I'm a little confused here. Appreciate if anyone can help me out.
During a k-fold nested CV, I understand for each combination of training fold and testing fold , the training fold will be further split into k subsets and a small CV will be carried out to determine the optimal hyper-parameters.
My question is: are the models generated by each training fold the same? If not, which model should be used when apply to productive environment.
I know there is a similar thread 'Nested cross validation for model selection'. But I still don't quite get it after reading for several times.
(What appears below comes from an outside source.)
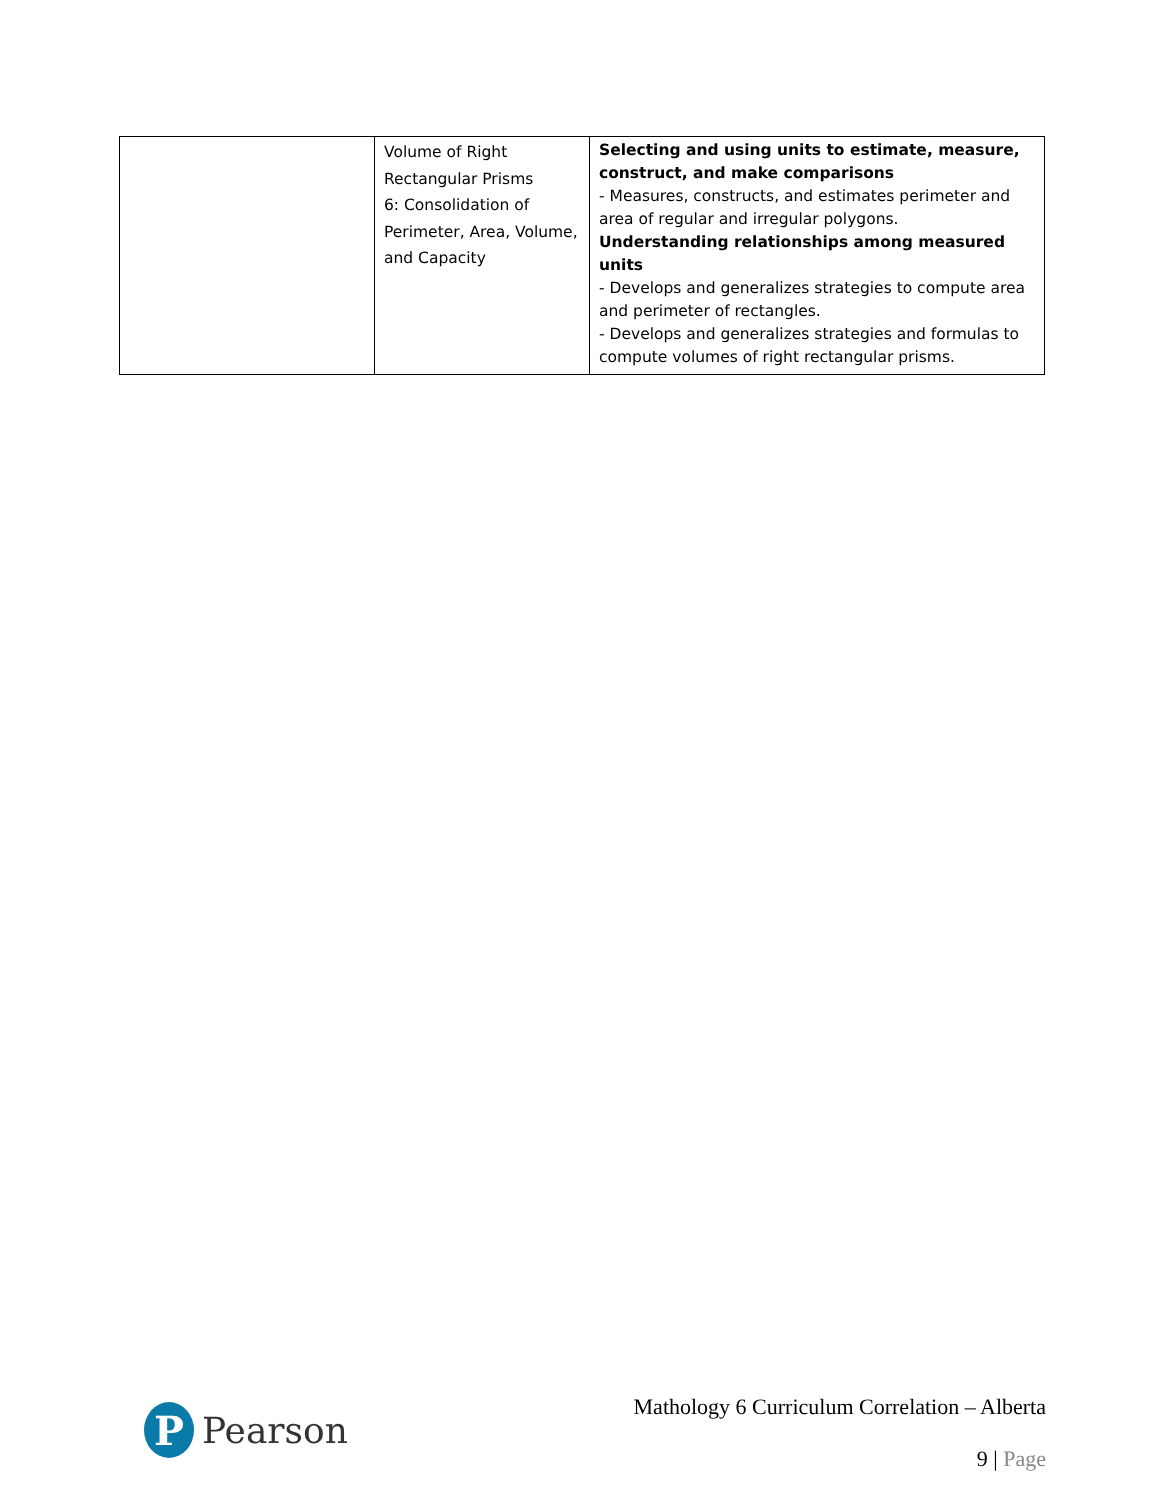| | Volume of Right Rectangular Prisms 6: Consolidation of Perimeter, Area, Volume, and Capacity | Selecting and using units to estimate, measure, construct, and make comparisons - Measures, constructs, and estimates perimeter and area of regular and irregular polygons. Understanding relationships among measured units - Develops and generalizes strategies to compute area and perimeter of rectangles. - Develops and generalizes strategies and formulas to compute volumes of right rectangular prisms. |
P
Pearson
Mathology 6 Curriculum Correlation – Alberta
9 | Page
Please bear with me as I just step into the field.
Thanks in advance.
[Note]
After reading some other threads, I can understand the mechanism below:
- Create hyper-parameter matrix;
- Use sub-training set to fit model;
- Use fitted model and validation set to select model;
- Use test fold to evaluate the performance of the chosen model.
However, my question is triggered by the book 'Data Science for Business'. When it describes 'Nested Cross Validation', it says:
... before building the model for each fold, we take the training set and first run an experiment: we run another entire cross-validation on just that training set to find the value of C estimated to give the best accuracy. The result of that experiment is used only to set the value of C to build the actual model for that fold of the cross-validation...
In my understanding, each fold may get a different value of C which leads to different models. Then which model should I use for productive operation?
Please help point out anything wrong in above understanding or if I have any misunderstanding of the book. Thanks a lot.